> [SOURCE TEXT]
-------------------------

Why Java Bean Property Copy Tools Can Break Your Code: Hidden Type Issues
This article examines the pitfalls of Java property‑copy utilities such as Spring BeanUtils, CGLIB BeanCopier, and MapStruct, demonstrating performance drawbacks and runtime type‑conversion errors through concrete examples, and recommends defining explicit conversion classes or using IDE‑generated code to avoid hidden bugs.
1. Background
Previously it was recommended not to use generic property‑copy tools and instead define explicit conversion classes, letting the IDEA plugin auto‑generate getter/setter methods. The main reasons are poor performance, occasional bugs, and hidden risks that may surface at runtime.

-------------------------

> [RECORDS SHOWN]
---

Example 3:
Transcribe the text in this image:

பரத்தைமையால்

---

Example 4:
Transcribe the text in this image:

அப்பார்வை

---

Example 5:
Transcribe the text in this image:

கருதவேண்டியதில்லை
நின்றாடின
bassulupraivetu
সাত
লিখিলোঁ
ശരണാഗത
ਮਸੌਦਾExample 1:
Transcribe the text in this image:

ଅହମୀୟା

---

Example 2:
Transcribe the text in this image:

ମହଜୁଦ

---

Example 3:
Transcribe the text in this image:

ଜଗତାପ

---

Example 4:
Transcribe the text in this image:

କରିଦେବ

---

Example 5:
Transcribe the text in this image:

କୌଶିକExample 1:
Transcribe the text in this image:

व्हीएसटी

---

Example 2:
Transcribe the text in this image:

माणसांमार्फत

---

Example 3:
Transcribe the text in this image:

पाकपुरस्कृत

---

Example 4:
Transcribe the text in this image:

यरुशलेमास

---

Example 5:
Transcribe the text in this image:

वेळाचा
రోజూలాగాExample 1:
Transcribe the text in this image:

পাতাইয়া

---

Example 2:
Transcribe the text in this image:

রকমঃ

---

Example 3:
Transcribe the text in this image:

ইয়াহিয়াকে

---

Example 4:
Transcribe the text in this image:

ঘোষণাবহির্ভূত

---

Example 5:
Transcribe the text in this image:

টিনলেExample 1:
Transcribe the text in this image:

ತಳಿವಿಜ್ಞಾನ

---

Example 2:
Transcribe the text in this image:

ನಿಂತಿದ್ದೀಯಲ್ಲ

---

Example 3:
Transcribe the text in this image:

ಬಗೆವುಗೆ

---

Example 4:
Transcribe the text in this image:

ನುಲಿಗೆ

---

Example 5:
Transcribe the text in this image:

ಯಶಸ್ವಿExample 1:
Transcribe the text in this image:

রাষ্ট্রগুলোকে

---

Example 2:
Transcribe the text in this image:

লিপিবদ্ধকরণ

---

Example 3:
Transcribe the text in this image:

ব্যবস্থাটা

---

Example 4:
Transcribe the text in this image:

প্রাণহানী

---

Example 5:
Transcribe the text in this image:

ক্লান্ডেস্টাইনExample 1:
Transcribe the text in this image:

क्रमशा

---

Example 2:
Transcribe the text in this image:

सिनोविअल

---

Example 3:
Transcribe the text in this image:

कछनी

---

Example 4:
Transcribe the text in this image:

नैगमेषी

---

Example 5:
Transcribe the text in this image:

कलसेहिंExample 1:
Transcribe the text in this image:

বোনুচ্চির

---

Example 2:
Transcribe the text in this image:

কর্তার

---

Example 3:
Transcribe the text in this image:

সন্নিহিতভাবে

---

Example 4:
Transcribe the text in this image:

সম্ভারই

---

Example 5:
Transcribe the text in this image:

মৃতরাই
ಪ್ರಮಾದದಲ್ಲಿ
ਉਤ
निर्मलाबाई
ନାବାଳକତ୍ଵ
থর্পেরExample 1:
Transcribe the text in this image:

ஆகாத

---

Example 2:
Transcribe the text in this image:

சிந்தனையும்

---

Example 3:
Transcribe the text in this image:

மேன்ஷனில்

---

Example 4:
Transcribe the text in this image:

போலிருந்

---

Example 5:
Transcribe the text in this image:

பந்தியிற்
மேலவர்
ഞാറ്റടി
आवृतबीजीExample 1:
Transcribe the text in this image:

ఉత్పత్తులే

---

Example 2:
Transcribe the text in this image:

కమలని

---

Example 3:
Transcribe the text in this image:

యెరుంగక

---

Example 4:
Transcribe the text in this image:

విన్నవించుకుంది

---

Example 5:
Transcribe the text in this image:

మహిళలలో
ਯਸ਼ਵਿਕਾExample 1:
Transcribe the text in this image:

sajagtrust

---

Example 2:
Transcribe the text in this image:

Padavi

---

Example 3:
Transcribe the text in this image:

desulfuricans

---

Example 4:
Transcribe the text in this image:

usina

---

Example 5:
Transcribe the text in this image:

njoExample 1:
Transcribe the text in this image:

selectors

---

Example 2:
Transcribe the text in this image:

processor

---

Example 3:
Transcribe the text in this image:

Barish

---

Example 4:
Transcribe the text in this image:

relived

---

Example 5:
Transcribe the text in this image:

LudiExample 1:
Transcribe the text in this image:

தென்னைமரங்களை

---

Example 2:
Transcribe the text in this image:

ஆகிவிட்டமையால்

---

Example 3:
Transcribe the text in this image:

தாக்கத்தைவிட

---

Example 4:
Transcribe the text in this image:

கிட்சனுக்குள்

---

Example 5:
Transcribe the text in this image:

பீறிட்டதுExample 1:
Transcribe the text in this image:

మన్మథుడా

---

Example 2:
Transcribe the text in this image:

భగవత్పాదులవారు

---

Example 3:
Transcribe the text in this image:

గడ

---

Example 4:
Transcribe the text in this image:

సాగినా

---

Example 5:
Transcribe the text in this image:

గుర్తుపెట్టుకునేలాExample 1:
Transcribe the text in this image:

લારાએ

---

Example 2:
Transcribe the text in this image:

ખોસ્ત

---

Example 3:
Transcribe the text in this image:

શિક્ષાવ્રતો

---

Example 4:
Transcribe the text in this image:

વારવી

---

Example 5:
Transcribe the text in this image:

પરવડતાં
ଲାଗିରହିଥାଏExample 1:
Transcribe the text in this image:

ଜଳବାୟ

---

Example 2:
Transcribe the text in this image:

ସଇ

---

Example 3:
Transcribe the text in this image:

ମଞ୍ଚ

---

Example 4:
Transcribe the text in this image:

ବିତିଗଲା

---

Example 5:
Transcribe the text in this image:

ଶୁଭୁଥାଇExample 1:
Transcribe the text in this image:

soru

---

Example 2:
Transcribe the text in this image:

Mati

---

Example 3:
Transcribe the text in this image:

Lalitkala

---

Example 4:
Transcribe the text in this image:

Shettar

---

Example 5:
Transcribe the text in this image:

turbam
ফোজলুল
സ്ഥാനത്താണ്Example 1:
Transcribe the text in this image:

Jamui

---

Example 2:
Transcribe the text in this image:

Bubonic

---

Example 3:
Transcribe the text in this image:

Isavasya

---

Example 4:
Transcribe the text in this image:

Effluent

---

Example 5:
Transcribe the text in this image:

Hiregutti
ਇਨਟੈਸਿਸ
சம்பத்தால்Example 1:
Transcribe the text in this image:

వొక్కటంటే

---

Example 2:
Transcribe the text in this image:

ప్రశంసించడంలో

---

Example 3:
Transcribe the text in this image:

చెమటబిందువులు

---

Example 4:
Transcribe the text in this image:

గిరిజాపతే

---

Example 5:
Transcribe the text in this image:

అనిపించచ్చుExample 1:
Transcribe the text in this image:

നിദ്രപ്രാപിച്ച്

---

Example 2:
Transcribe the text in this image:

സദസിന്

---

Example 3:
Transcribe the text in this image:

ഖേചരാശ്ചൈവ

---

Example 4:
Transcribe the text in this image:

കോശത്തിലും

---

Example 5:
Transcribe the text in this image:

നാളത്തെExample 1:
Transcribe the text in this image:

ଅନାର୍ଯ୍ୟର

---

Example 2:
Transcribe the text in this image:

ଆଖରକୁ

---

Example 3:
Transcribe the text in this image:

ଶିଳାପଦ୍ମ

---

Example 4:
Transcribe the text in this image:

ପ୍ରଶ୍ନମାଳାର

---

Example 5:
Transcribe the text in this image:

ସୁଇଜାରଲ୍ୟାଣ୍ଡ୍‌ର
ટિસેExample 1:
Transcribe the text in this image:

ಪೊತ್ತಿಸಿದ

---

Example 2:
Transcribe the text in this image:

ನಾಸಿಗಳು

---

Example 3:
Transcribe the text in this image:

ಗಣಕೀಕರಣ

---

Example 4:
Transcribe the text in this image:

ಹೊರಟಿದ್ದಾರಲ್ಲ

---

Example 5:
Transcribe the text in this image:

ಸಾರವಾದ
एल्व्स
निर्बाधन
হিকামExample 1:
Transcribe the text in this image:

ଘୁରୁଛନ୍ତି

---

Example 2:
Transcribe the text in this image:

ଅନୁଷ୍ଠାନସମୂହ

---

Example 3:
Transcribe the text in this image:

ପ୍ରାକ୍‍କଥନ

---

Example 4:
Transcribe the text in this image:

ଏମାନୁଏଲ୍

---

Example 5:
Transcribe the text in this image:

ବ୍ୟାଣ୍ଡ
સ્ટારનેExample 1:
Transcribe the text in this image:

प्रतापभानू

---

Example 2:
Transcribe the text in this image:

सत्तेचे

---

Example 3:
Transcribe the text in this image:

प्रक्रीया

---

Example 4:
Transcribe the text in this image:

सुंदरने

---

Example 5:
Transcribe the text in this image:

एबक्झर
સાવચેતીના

-------------------------

Reproduce the stretch of the article on Java property-copy tools from "1. Background" through "surface at runtime.".

> [THE ANSWER]
1. Background
Previously it was recommended not to use generic property‑copy tools and instead define explicit conversion classes, letting the IDEA plugin auto‑generate getter/setter methods. The main reasons are poor performance, occasional bugs, and hidden risks that may surface at runtime.